Please use this identifier to cite or link to this item: http://hdl.handle.net/1946/6161
This essay examines the discrimination that natives and Japanese Canadians have suffered at the hands of the Canadian government through the ages and how it is reflected in the novels Green Grass, Running Water by Thomas King and Obasan by Joy Kogawa. Although initially colonized by France and England, Canada eventually came under English domination. A nation of diverse identities due to emphasis on immigration since late 19th century, Canada adopted an official multicultural policy in order to accommodate the cultural diversity of the nation.

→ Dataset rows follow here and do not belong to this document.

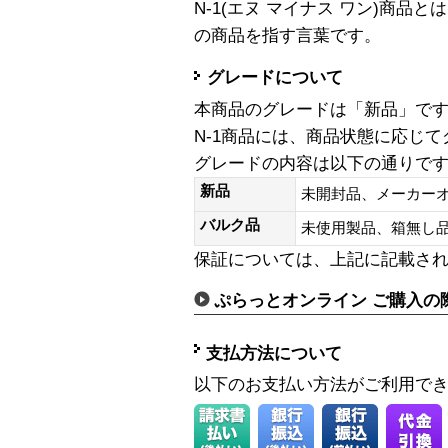
N-1(エヌ マイナス ワン)商
の商品を指す言葉です。
グレードについて
本商品のグレードは「新品」で
N-1商品には、商品状態に応じ
グレードの内容は以下の通りで
新品
未開封品、メーカー
バルク品
未使用製品、箱無
保証については、上記に記載さ
ぷらっとオンライン ご購入の
支払方法について
以下のお支払い方法がご利用で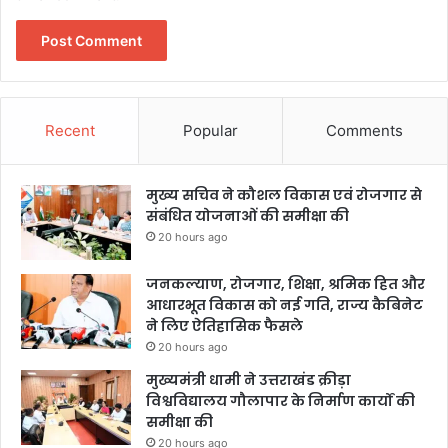
Recent
Popular
Comments
मुख्य सचिव ने कौशल विकास एवं रोजगार से
संबंधित योजनाओं की समीक्षा की
20 hours ago
जनकल्याण, रोजगार, शिक्षा, श्रमिक हित और
आधारभूत विकास को नई गति, राज्य कैबिनेट
ने लिए ऐतिहासिक फैसले
20 hours ago
मुख्यमंत्री धामी ने उत्तराखंड क्रीड़ा
विश्वविद्यालय गौलापार के निर्माण कार्यों की
समीक्षा की
20 hours ago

In this essay I consider how two Canadian minority writers, King and Kogawa, reject the idea of “universal” or traditional writing and draw instead upon their own cultural tradition regarding literature. In comparing similarities and differences in the novels, I demonstrate in what way these writers present their criticism of the Canadian government's actions, especially regarding the appropriation of the native Canadian land and the incarceration of Japanese Canadians at the time of WWII. King and Kogawa present a clear difference in values that is unique for each novel. Kogawa's narrative suggests that Japanese long for assimilation into dominant society as individuals, but King's that natives wish to keep their own culture and to be acknowledged as a separate nation. However, I find that despite the basic difference between the novels, the demand for ethnic recognition is the same in King's Green Grass, Running Water and Kogawa's Obasan.